My learning journey in the media — harsh and awakening

MY first media engagement was in 1981 at GNNL, with a graphic story named ‘THE SHROUDED LEGACY’. I had written it and illustrated it, driven by the confident eagerness of youth, but it was horribly done by industry standards; yet, Frank Campbell the then editor thought it good enough to give me a chance, I took a lot of punches from my peers and wanted that artwork out of the papers so badly. I however survived, and spared no effort to rise to the challenge.

I became involved in a more profound way as a freelance commercial artist in 1984; this was the real newspaper baptism for me. The characters that shaped my on-the-job training were confident professionals, that weren’t afraid to guide and share their knowledge of the ages. Frank Pilgrim, Claudette Earle, Godfrey Wray, Courtney Gibson, Adam Harris, Raschid Osman. This atmosphere urged me by 1987-88 into feature writing and comic strip development; I was before that rooted into serious graphic, historical and folklore storytelling, which my understanding and training in research supported.

After elections in 1992, I experienced the downside of a new dismal, politicised era in newspaper practices.

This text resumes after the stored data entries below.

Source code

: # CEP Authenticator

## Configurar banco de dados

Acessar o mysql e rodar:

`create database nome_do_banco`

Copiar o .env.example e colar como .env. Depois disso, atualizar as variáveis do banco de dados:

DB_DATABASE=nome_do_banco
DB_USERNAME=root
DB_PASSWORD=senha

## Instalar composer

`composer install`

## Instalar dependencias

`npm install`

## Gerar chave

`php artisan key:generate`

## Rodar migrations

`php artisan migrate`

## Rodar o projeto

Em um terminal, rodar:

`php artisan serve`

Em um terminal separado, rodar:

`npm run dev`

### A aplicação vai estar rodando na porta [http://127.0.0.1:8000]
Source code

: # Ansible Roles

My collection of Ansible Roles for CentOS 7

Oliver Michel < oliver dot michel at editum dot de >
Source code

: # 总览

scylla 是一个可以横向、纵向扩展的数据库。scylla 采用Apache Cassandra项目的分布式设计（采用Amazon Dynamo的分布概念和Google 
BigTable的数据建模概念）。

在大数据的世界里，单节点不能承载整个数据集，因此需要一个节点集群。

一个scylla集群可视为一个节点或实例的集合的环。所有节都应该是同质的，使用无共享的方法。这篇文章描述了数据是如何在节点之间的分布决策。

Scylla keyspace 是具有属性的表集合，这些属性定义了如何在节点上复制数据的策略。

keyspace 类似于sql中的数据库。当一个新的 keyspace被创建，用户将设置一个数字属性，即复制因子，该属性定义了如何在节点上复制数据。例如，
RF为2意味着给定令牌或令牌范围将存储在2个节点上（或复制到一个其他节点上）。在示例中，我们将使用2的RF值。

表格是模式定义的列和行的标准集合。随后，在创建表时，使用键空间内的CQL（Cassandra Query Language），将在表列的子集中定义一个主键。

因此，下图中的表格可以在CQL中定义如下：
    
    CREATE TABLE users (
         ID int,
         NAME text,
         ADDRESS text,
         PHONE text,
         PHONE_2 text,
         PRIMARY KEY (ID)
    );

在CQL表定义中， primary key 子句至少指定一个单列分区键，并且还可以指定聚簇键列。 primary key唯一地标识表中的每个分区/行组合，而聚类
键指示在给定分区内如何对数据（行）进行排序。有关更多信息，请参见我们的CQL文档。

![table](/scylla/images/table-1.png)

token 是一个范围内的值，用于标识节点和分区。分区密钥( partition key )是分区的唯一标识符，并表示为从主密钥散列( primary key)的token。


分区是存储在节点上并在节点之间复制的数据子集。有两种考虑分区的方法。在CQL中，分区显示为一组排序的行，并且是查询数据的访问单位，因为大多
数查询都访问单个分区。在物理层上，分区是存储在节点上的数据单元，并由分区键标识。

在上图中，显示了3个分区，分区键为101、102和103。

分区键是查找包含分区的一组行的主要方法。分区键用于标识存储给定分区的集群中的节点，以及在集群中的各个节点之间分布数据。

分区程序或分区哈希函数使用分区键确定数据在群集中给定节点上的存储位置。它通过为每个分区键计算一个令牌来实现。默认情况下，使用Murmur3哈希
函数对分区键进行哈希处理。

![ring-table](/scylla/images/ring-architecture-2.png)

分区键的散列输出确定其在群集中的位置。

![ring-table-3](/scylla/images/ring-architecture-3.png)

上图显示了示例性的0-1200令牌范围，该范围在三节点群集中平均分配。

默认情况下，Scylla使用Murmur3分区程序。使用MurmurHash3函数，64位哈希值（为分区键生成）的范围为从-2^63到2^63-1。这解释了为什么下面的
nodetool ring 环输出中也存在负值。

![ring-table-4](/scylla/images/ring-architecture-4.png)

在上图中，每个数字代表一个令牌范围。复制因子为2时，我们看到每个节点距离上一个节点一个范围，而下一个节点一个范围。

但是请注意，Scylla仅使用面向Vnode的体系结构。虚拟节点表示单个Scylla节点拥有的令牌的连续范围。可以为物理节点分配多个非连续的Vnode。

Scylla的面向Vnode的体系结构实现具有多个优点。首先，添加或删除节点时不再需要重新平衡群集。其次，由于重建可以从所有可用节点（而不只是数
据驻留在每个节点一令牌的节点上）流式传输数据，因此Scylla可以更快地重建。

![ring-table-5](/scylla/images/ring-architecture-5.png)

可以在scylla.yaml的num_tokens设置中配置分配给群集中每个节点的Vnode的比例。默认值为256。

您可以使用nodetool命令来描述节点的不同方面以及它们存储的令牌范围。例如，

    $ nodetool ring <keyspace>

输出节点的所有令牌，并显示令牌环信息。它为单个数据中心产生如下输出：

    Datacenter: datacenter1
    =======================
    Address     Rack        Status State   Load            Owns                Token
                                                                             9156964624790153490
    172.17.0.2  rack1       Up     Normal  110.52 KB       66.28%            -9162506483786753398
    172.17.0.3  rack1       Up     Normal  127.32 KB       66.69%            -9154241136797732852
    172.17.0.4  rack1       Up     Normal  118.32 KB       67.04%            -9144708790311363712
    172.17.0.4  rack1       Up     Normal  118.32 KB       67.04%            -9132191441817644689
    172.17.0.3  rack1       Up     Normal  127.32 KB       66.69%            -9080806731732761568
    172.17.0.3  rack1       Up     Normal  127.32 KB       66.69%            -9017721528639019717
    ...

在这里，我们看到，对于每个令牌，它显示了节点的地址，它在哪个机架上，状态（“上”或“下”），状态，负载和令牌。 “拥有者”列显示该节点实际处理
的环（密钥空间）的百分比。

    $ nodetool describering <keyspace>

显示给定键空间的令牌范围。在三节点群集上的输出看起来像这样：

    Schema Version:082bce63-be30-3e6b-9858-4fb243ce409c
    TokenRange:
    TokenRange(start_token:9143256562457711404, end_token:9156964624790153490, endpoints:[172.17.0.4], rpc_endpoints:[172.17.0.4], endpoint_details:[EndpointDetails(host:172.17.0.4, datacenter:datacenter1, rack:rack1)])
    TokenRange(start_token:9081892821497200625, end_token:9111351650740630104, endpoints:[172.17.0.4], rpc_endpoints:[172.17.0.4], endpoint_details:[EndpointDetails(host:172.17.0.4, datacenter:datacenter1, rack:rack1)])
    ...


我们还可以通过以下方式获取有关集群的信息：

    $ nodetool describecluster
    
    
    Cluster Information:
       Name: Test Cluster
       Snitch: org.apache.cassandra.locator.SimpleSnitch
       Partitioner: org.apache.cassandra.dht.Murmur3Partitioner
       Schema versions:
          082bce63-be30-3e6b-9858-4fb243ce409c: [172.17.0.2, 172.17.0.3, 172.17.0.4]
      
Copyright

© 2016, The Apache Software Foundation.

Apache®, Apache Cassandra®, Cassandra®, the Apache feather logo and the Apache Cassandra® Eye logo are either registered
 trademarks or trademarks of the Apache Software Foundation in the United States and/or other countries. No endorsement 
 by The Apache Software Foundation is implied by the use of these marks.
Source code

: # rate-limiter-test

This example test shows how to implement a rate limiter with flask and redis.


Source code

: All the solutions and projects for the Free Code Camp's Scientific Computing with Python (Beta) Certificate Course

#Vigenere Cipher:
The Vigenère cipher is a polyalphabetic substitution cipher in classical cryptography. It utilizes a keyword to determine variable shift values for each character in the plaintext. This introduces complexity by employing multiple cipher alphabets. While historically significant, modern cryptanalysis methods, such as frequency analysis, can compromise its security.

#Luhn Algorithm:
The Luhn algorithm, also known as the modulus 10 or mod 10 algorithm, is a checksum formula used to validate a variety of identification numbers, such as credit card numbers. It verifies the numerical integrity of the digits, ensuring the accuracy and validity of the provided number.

The ‘Shadow of the Jaguar’ was dropped because it was said to be a ‘Black super hero.’ My column was dropped because according to Sharief Khan, my subject matter that consisted of culture, history and coverage of reggae shows and local urban roots industry was- “We ent interested in them things.” I was not the only one to be dropped. A legal friend then outlined the perilous status of the freelance media contributor, whose fate lay in the priorities of the editor and whom he consulted with, his actions could be relevant or off, but in the end it wouldn’t matter. In late 2015, the current editor invited me to submit articles for the Sunday GNNL edition. Neil Marks was the Sunday Editor.

It wasn’t working out; I would submit 10 articles and three would get published, except for one occasion when I agreed the article was not composed as I should have done it. I was ready to drop the column when the editor shifted it to Friday, and I have held that corner since then. The recent issue with David Hinds and Lincoln Lewis raised curious questions as to the contention of media practices against the custom of practice and how it became a national issue of sorts, taking into the knowledge base that contributors are dropped from media houses all the time, thus, there is need to upgrade the relationship with contributor and media house, which also points to what I have observed at GNNL.

This is not the GNNL I had worked in before: departmental fragmentation, the collaborations necessary between sections are not there, there’s no common language. What could have been easily proposed in the late 80s is not collectively understood now. We were constructing a children’s edition pre-1992, that included Claudette Earle, the then general manager and a few external minds.

This can’t be discussed now. Crucial expertise is missing across our media; what needs to be done are guidelines of engagement on contributions of media workers, templates that can place value where expertise is not available to make knowledgeable evaluations on let’s say reporters as against journalists, opinion pieces, cartoons, editorials and other feature articles, illustrated series, medical items, etc, based on the credibility and research value of contributions, as against plagiarism and guess work.

When I started offering illustrated storytelling on fiction and non-fiction, the local academic in an international institution halted my work because of the cost. I urged this lady to take a few days and research ‘cheaper costs.’ After a few days, her immediate foreign boss called me and instructed me to continue the project. What I had done was source US costs and valued mine at a quarter of what they were charging overseas, even that was too much for this local professional.

I was also surprised that in-house issues were discussed in social media, Board vs. Editor. The entire media in Guyana need to have a new look at self, [some are ahead of others] and the talents that contribute to its nature, as well as the responsibility of its organs to the functional health of its being. I started at GNNL and talking to media talents across the landscape, there’s much to be done to cultivate the awareness of current print media cultural practices, accountability and responsibility to readers.

Either do media or supermarket tabloid, either way awareness of the dollar value of what contributors bring to the table, to collaborate with its editor must be second nature, we’re in the 21st century, we got fuh dig deeper.